WORK ORDER: Within the material below, filter for lines that hold the word "výzvy".
[Start of Attachment]
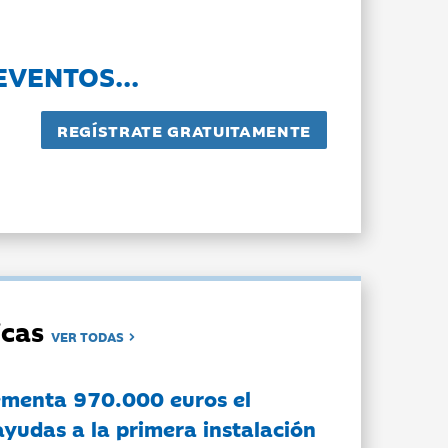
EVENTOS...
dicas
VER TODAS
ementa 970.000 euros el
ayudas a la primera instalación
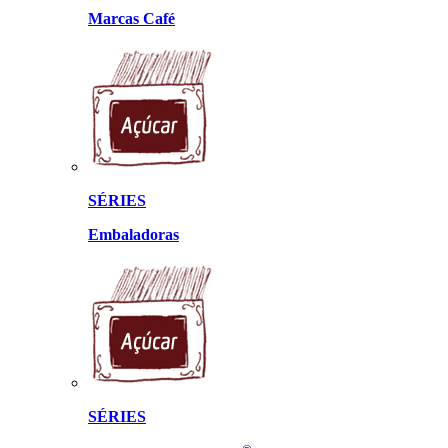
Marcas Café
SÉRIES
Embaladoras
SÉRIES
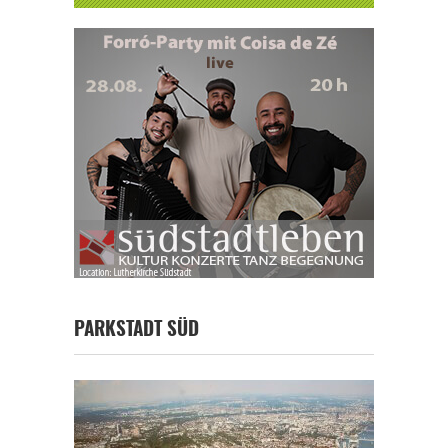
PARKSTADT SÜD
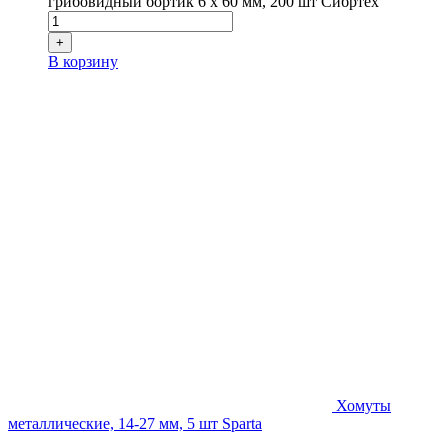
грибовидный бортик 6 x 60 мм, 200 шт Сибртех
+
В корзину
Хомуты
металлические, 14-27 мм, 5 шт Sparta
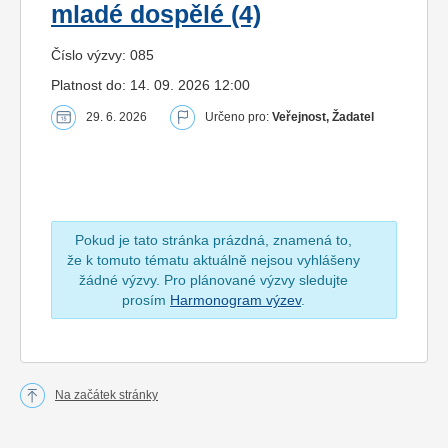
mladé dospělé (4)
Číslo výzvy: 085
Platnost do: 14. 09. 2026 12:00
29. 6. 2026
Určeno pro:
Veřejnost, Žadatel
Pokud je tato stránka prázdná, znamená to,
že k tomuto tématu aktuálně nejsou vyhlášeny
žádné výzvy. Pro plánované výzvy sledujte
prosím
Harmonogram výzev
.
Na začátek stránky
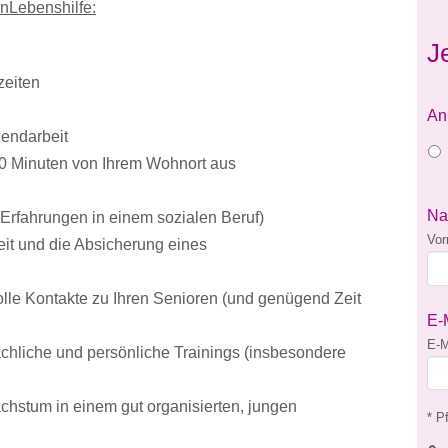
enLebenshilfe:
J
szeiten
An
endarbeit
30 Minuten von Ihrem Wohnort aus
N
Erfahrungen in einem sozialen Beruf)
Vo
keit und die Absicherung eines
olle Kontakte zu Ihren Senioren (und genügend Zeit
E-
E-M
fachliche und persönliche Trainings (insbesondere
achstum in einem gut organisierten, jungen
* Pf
[End of Attachment]
[Start of Attachment]
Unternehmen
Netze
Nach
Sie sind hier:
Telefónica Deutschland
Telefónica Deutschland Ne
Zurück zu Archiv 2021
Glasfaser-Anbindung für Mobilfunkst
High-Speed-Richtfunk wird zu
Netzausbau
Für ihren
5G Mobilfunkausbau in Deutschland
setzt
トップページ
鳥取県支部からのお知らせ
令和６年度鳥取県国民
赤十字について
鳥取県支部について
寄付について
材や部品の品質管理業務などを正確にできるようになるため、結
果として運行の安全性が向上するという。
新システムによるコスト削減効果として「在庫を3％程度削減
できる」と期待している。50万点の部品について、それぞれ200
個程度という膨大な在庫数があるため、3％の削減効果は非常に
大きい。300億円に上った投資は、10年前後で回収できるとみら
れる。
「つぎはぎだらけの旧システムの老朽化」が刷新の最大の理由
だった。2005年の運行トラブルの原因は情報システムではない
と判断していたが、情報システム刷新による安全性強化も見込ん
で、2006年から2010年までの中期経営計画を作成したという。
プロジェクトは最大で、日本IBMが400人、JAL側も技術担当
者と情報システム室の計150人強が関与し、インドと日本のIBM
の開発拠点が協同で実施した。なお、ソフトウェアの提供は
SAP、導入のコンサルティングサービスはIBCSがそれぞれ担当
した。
[End of Attachment]
WRITTEN SOLUTION:
Číslo výzvy: 085
žádné výzvy. Pro plánované výzvy sledujte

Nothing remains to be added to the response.